Issue 8Uncategorized

Secrets to a Happy, Long-Lasting Relationship

I'm newly married. That means that like all newlyweds, my husband and I are awash in the bliss post-wedding life brings. It also means I have all sorts of relationship advice for all my single friends.


I'm sure they’re super excited to hear another rant from the happily married newlywed: "You just need to have total trust. You just have to really want it." Yeah, they love that.


The real test of a marriage, though, is something my new husband and I won't have for a while: time. But until we have the credibility that comes from being a long-married couple ourselves, I am lucky to have a legitimate resource at my disposal: my grandparents.

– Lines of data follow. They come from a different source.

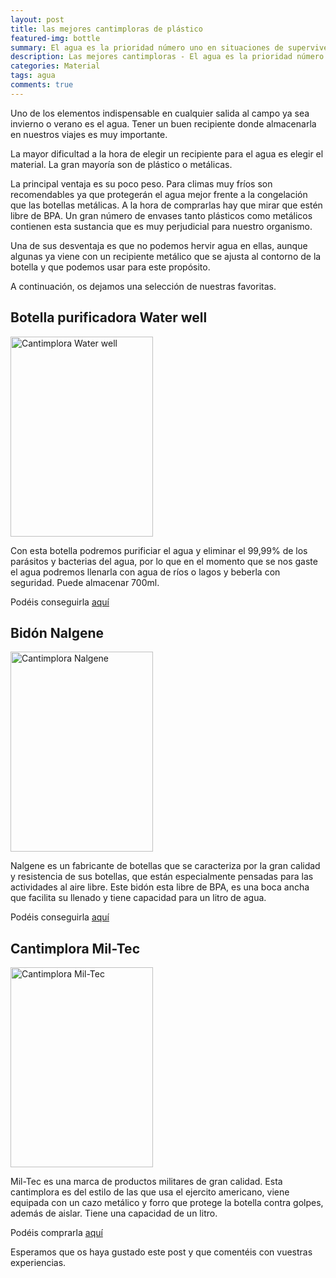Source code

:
 ```yaml
---
layout: post
title: las mejores cantimploras de plástico
featured-img: bottle
summary: El agua es la prioridad número uno en situaciones de supervivencia ya que no podremos sobrevivir más de 3 días sin ellas, por eso en cualquier kit de supervivencia que se precie es un elemento indispensable.
description: Las mejores cantimploras - El agua es la prioridad número uno en situaciones de supervivencia ya que no podremos sobrevivir más de 3 días sin ellas, por eso en cualquier kit de supervivencia que se precie es un elemento indispensable.
categories: Material
tags: agua
comments: true
---
```


<p>
Uno de los elementos indispensable en cualquier salida al campo ya sea invierno o verano es el agua. Tener un buen recipiente donde almacenarla en nuestros viajes es muy importante.
</p>
<p>
La mayor dificultad a la hora de elegir un recipiente para el agua es elegir el material. La gran mayoría son de plástico o metálicas.</p>
<p>
La principal ventaja es su poco peso. Para climas muy fríos son recomendables ya que protegerán el agua mejor frente a la congelación que las botellas metálicas.
A la hora de comprarlas hay que mirar que estén libre de BPA. Un gran número de envases tanto plásticos como metálicos contienen esta sustancia que es muy perjudicial para nuestro organismo.
<p/>
<p>
Una de sus desventaja es que no podemos hervir agua en ellas, aunque algunas ya viene con un recipiente metálico que se ajusta al contorno de la botella y que podemos usar para este propósito.
<p/>

A continuación, os dejamos una selección de nuestras favoritas.

<h2>Botella purificadora Water well</h2>

<a href="https://2.bp.blogspot.com/-hFj5p5la4WQ/WYZIL-84M1I/AAAAAAAAABY/8V_u4_UAvLo5JhsT056MX7eHZj4JrMOqACLcBGAs/s1600/Travel-water-bottle-box_opt-600x800.jpg" imageanchor="1" ><img border="0" src="{{ '/assets/img/posts/bot_water_well.jpg' | absolute_url }}" width="228" height="320" data-original-width="357"  class="product-img" data-original-height="500" alt="Cantimplora Water well"/></a>

<p>
Con esta botella podremos purificiar el agua y eliminar el 99,99% de los parásitos y bacterias del agua, por lo que en el momento que se nos gaste el agua podremos llenarla con agua de ríos o lagos y beberla con seguridad. Puede almacenar 700ml.
</p>

<p>
Podéis conseguirla <a target="_blank" href="https://www.amazon.es/gp/product/B01619QNS6/ref=as_li_tl?ie=UTF8&camp=3638&creative=24630&creativeASIN=B01619QNS6&linkCode=as2&tag=todosupervi05-21&linkId=468d00a7fd060dcc6d8a839e33b988dc">aquí</a><img src="//ir-es.amazon-adsystem.com/e/ir?t=todosupervi05-21&l=am2&o=30&a=B01619QNS6" width="1" height="1" border="0" alt="Botella purificadora water well" style="border:none !important; margin:0px !important;" />
</p>

<h2>Bidón Nalgene</h2>

<a href="https://www.amazon.es/gp/product/B001NCDE98/ref=as_li_tl?ie=UTF8&camp=3638&creative=24630&creativeASIN=B001NCDE98&linkCode=as2&tag=todosupervi05-21&linkId=a3e8b749a5f32de70fdb574eb8284d9a" imageanchor="1" ><img border="0" src="{{ '/assets/img/posts/bot_nalgene.jpg' | absolute_url }}" width="228" height="320" data-original-width="357"  class="product-img" data-original-height="500" alt="Cantimplora Nalgene"/></a>

<p>
Nalgene es un fabricante de botellas que se caracteriza por la gran calidad y resistencia de sus botellas, que están especialmente pensadas para las actividades al aire libre. Este bidón esta libre de BPA, es una boca ancha que facilita su llenado y tiene capacidad para un litro de agua.
</p>
<p>
Podéis conseguirla <a target="_blank" href="https://www.amazon.es/gp/product/B001NCDE98/ref=as_li_tl?ie=UTF8&camp=3638&creative=24630&creativeASIN=B001NCDE98&linkCode=as2&tag=todosupervi05-21&linkId=a3e8b749a5f32de70fdb574eb8284d9a">aquí</a><img src="//ir-es.amazon-adsystem.com/e/ir?t=todosupervi05-21&l=am2&o=30&a=B001NCDE98" width="1" height="1" border="0" alt="Bidon nalgene" style="border:none !important; margin:0px !important;" />
</p>

<h2>Cantimplora Mil-Tec</h2>

<a href="https://www.amazon.es/gp/product/B003HQBOJU/ref=as_li_tl?ie=UTF8&camp=3638&creative=24630&creativeASIN=B003HQBOJU&linkCode=as2&tag=todosupervi05-21&linkId=0bbb581c928d1b1a5407788e5ef5b01d" imageanchor="1" ><img border="0" src="{{ '/assets/img/posts/bot_miltech.jpg' | absolute_url }}" width="228" height="320" data-original-width="357"  class="product-img" data-original-height="500" alt="Cantimplora Mil-Tec"/></a>

<p>Mil-Tec es una marca de productos militares de gran calidad. Esta cantimplora es del estilo de las que usa el ejercito americano, viene equipada con un cazo metálico y forro que protege la botella contra golpes, además de aislar. Tiene una capacidad de un litro.</p>

<p>
Podéis comprarla <a target="_blank" href="https://www.amazon.es/gp/product/B003HQBOJU/ref=as_li_tl?ie=UTF8&camp=3638&creative=24630&creativeASIN=B003HQBOJU&linkCode=as2&tag=todosupervi05-21&linkId=0bbb581c928d1b1a5407788e5ef5b01d">aquí</a><img src="//ir-es.amazon-adsystem.com/e/ir?t=todosupervi05-21&l=am2&o=30&a=B003HQBOJU" width="1" height="1" border="0" alt="Cantimplora Mil-tec" style="border:none !important; margin:0px !important;" />
</p>


<p>
Esperamos que os haya gustado este post y que comentéis con vuestras experiencias.
</p>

My grandparents Nick and Colista Leone have been married for 61 years. Their many stories are a collection of myths and legends so cemented into my psyche that I'm not even sure what's true anymore, so I called them for a refresher on what it takes to build a happy lifetime together.


In September of 1951, Nick and Colista met at a bus stop in Monterey, Calif. At 17-years-old, Colista was new to the area, originally from Missouri, but raised in Modesto. She'd recently relocated to Monterey to live with her aunt and uncle. Nick was fresh off the train from Brooklyn after an Army assignment to the Defense Language Institute to become an interpreter for the Korean War.


Strangely, what would become their story's most significant lesson came from the time soon after they met. "We had challenges from the start," said Nick. Neither family approved of the relationship. Colista came from a Southern Baptist background and Nick hailed from a strict Italian Catholic brood. Never lacking in passion or tenacity, the two eloped after three months. "Nick's mother didn't talk to him for two years," Colista said.  


This adversity only brought them closer. In fact, over the years since, it’s always been the hard times that have helped strengthen their relationship. "So many things that happened to us were extraneous," Colista posited. What may have seemed catastrophic at the time was really just a blip in the span of a lifetime. "Even after losing everything, we got it all back. We got even more back, actually, although there was no way we could have known that at the time."


Other couples contribute their relationships' longevity to patience and compromise. Paula and Carl Ott of Modesto have been married 59 years. "We had an even division of labor, with Carl taking care of the family dairy and me taking care of the children and the house," said Paula. Their shared values, faith and community were also unifying forces. "We've led a very blessed life."


Jeanne and Mel Nelson couldn't agree more. Brought together when they were just 16, the pair met in church and sustained a relationship throughout college. Mel's career as an engineer took them all over California, Washington and Florida and after 56 years together, they have a few tips for newlyweds like me. "Do things together," advised Jeanne. "The biggest reward comes from sharing your life with someone. You can't just do your own thing and expect to grow closer."


Maintaining a happy relationship may mean sharing common values and interests, but it certainly doesn't mean you have to agree on everything. "You'd be surprised how many things there are to disagree about," laughed Nick.


But disagreements don’t have to be negative, either. Challenging each other and your relationship can lead to unexpected rewards. "We took a lot of risks," Nick said. "But I gained a lot of confidence through Colista's belief in me. I wanted to prove I was worthy of her faith."


According to the Leones, self-confidence was the glue that held them together. "If a person doesn't feel confident, they feel vulnerable and they get defensive. The fear of failure or getting hurt can be at the heart of a disagreement and you don't even realize it," said Nick. "Neither of us were very confident when we first met and we earned that through our relationship."


Through the eyes of those who have accomplished a lifetime of it, commitment looks beautiful. "It wasn't always easy," said Colista. "But we were both just determined not to give up."


For someone just a few months into married life, seeing the commitments in the generations before me have given me hope for a lifetime of joy with my new husband. Maybe in another 61 years, I’ll be the one giving the well-earned advice. Until then, I’ll keep giving the unearned kind. At least as long as my friends keep listening.